A brutal starting schedule could pay off for the Chiefs in the long run

Kansas City doesn't have to look back far to realize that a tough early schedule could pay dividends later. The Chiefs will host AFC powers Baltimore and Cincinnati in the first two weeks of the 2024 season.

By

Sports

May 17, 2024 - 12:16 PM

Ravens quarterback #8 Lamar Jackson has the ball stripped away by Chiefs #90 Charles Omenihu in the AFC championship game. The AFC rivals will play each other in the 2024 season-opener in Kansas City. Photo by Lloyd Fox/Baltimore Sun/TNS

KANSAS CITY, Mo. — The NFL provided a sneak-peek at the Chiefs’ schedule before the arrival of the full entrée later Wednesday, and out of the gate, it’s an AFC championship game rematch.

And then comes a rematch of the two AFC title games before that.

The Baltimore Ravens, the team the Chiefs beat in January to advance to Super Bowl LVIII, are headed to GEHA Field at Arrowhead Stadium for what the NFL dubs its Kickoff Game. The Cincinnati Bengals, who split the previous two AFC championship games with the Chiefs, will arrive in Kansas City 10 days later.
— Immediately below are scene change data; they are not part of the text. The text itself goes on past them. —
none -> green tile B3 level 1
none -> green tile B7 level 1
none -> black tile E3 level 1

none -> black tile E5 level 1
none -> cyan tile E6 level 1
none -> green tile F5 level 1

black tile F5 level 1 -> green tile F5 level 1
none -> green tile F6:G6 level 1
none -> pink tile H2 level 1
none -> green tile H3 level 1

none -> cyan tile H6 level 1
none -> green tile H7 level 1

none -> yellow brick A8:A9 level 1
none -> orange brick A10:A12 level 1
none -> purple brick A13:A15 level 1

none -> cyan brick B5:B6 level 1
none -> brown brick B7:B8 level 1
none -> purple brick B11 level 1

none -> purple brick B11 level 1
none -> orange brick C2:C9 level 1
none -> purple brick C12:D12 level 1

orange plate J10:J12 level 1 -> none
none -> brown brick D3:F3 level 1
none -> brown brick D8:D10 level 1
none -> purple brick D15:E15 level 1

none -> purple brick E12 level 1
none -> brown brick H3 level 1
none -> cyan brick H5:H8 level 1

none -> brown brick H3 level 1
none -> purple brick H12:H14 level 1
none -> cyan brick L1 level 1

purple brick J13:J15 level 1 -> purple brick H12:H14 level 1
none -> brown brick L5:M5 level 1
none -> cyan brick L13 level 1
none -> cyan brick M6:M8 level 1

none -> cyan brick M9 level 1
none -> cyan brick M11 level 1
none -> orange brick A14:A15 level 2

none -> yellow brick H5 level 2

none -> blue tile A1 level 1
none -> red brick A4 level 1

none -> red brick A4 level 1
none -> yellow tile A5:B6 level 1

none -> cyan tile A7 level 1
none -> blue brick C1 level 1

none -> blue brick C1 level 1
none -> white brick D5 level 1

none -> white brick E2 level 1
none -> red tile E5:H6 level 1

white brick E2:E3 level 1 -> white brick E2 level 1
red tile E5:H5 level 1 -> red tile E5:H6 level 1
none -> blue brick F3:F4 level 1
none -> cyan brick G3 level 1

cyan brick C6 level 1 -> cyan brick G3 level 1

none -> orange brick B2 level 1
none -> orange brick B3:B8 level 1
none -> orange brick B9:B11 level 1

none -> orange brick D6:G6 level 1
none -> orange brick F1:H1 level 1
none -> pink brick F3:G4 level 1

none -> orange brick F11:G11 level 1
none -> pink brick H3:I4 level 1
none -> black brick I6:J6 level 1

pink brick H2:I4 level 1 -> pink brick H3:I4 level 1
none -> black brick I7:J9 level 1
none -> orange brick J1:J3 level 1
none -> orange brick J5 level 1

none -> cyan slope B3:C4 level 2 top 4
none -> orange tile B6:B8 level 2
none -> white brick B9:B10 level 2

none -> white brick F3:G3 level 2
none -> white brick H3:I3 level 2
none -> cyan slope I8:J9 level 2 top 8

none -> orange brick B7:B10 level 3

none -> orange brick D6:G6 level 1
A pretty brutal start for the two-time defending Super Bowl champs, you could say.

But let me add a different adjective to the conversation: Advantageous.

Potentially.

We already knew whom the Chiefs would play in the 2024 regular season, so a schedule release day that the league has turned into Christmas morning is about the order of the gifts — not the gifts themselves. You could, in that case, argue it has limited relevance.

But the Chiefs could benefit from the most difficult of opponents to open their season.

Why? Same way it unfolded a year ago.

It’s not happenstance that the NFL spanned nearly two decades between its last repeat champion (the ‘03-04 Patriots) and its current one, the Chiefs.

Sure, it’s hard to win in the NFL. But it’s not as though we’re asking the same team to win some draft lottery in back-to-back years. These are good teams. The best, theoretically.

So why did it take 19 years before one of the best teams reproduced it all over again the following year?

Allow me to offer a theory, a partial even if not complete explanation, that’s applicable to the Chiefs. There are 31 teams that enter an offseason and, in turn, the ensuing regular season, knowing they have to be better than they were the year before. There is one team, by contrast, that knows it was good enough. It’s only natural the latter breeds contentment.

All of three hours into last season, that one team received the lesson that it, too, would need to be better. The Lions beat the Chiefs, 21-20, in the 2023 Kickoff Game, and it wasn’t merely because the Chiefs were missing All-Pro defensive tackle Chris Jones.

The Lions won because they shut down the Chiefs’ offense — with some help from the Chiefs themselves, which is part of the relevance here — not took advantage of an undermanned defense.